Where an image occurs, skip it and print the rest of the records verbatim.

Transcribed page contents:
[Start of section]
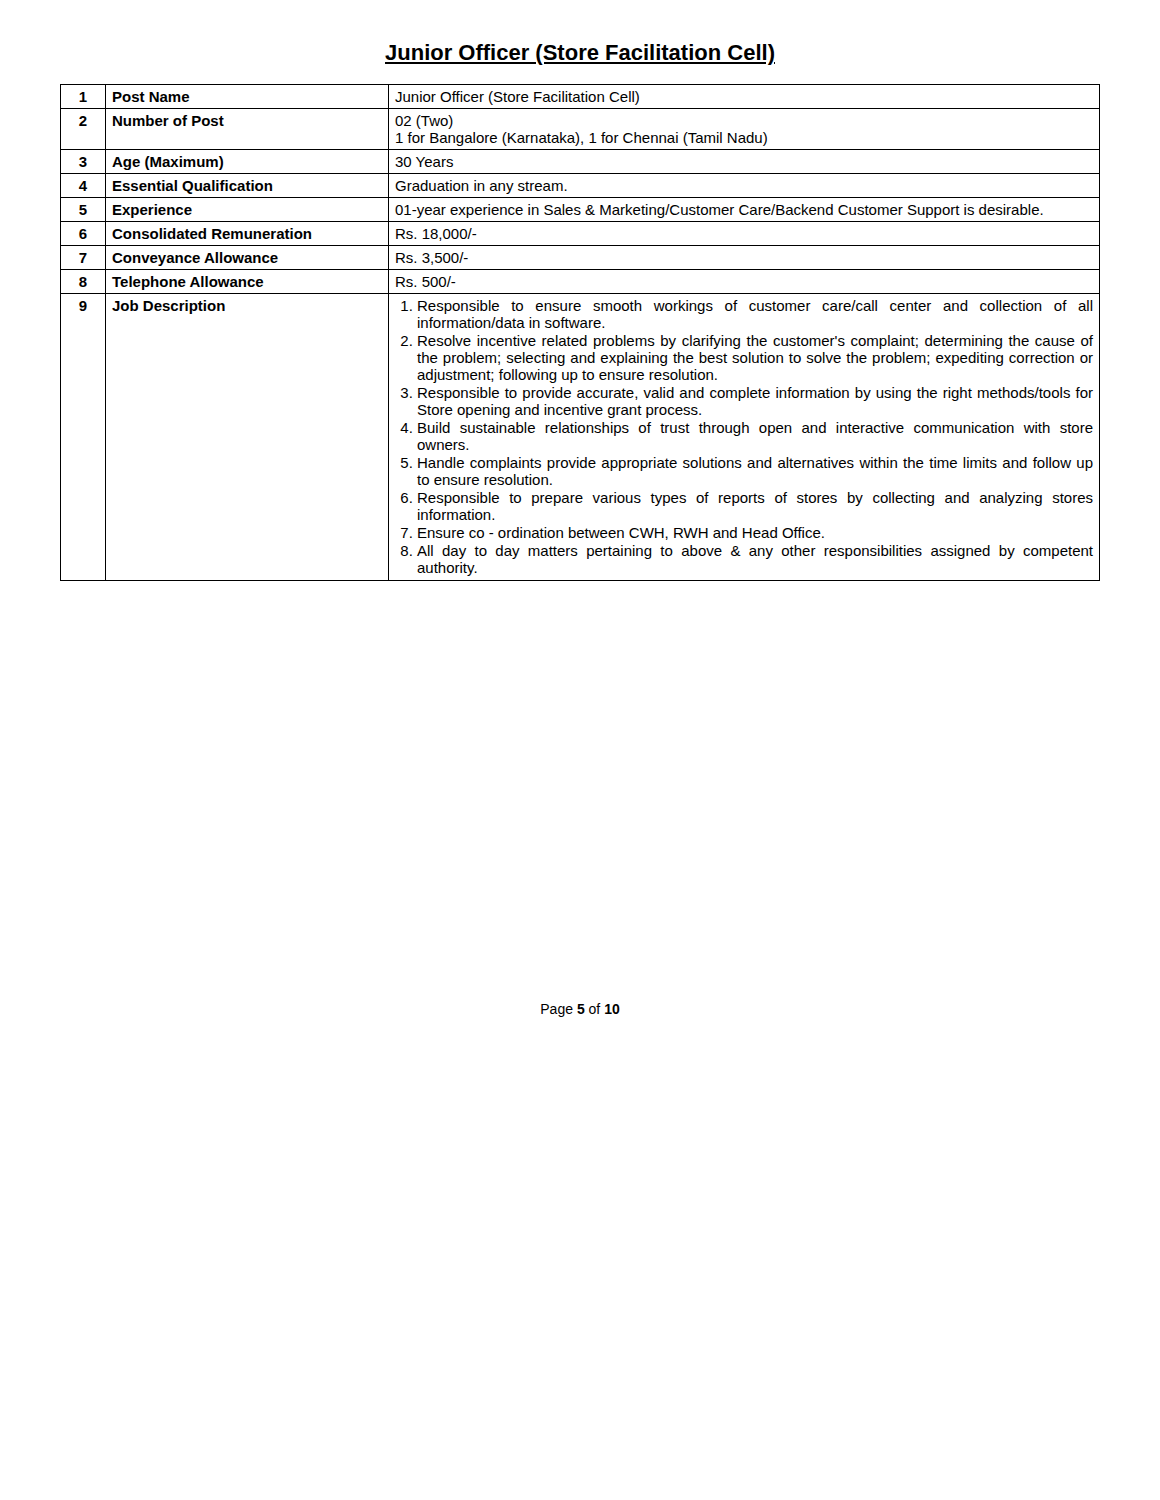Junior Officer (Store Facilitation Cell)
| 1 | Post Name | Junior Officer (Store Facilitation Cell) |
| 2 | Number of Post | 02 (Two) 1 for Bangalore (Karnataka), 1 for Chennai (Tamil Nadu) |
| 3 | Age (Maximum) | 30 Years |
| 4 | Essential Qualification | Graduation in any stream. |
| 5 | Experience | 01-year experience in Sales & Marketing/Customer Care/Backend Customer Support is desirable. |
| 6 | Consolidated Remuneration | Rs. 18,000/- |
| 7 | Conveyance Allowance | Rs. 3,500/- |
| 8 | Telephone Allowance | Rs. 500/- |
| 9 | Job Description | Responsible to ensure smooth workings of customer care/call center and collection of all information/data in software. Resolve incentive related problems by clarifying the customer's complaint; determining the cause of the problem; selecting and explaining the best solution to solve the problem; expediting correction or adjustment; following up to ensure resolution. Responsible to provide accurate, valid and complete information by using the right methods/tools for Store opening and incentive grant process. Build sustainable relationships of trust through open and interactive communication with store owners. Handle complaints provide appropriate solutions and alternatives within the time limits and follow up to ensure resolution. Responsible to prepare various types of reports of stores by collecting and analyzing stores information. Ensure co - ordination between CWH, RWH and Head Office. All day to day matters pertaining to above & any other responsibilities assigned by competent authority. |
Page 5 of 10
[End of section]
[Task response]:
Junior Officer (Store Facilitation Cell)
| 1 | Post Name | Junior Officer (Store Facilitation Cell) |
| 2 | Number of Post | 02 (Two) 1 for Bangalore (Karnataka), 1 for Chennai (Tamil Nadu) |
| 3 | Age (Maximum) | 30 Years |
| 4 | Essential Qualification | Graduation in any stream. |
| 5 | Experience | 01-year experience in Sales & Marketing/Customer Care/Backend Customer Support is desirable. |
| 6 | Consolidated Remuneration | Rs. 18,000/- |
| 7 | Conveyance Allowance | Rs. 3,500/- |
| 8 | Telephone Allowance | Rs. 500/- |
| 9 | Job Description | Responsible to ensure smooth workings of customer care/call center and collection of all information/data in software. Resolve incentive related problems by clarifying the customer's complaint; determining the cause of the problem; selecting and explaining the best solution to solve the problem; expediting correction or adjustment; following up to ensure resolution. Responsible to provide accurate, valid and complete information by using the right methods/tools for Store opening and incentive grant process. Build sustainable relationships of trust through open and interactive communication with store owners. Handle complaints provide appropriate solutions and alternatives within the time limits and follow up to ensure resolution. Responsible to prepare various types of reports of stores by collecting and analyzing stores information. Ensure co - ordination between CWH, RWH and Head Office. All day to day matters pertaining to above & any other responsibilities assigned by competent authority. |
Page 5 of 10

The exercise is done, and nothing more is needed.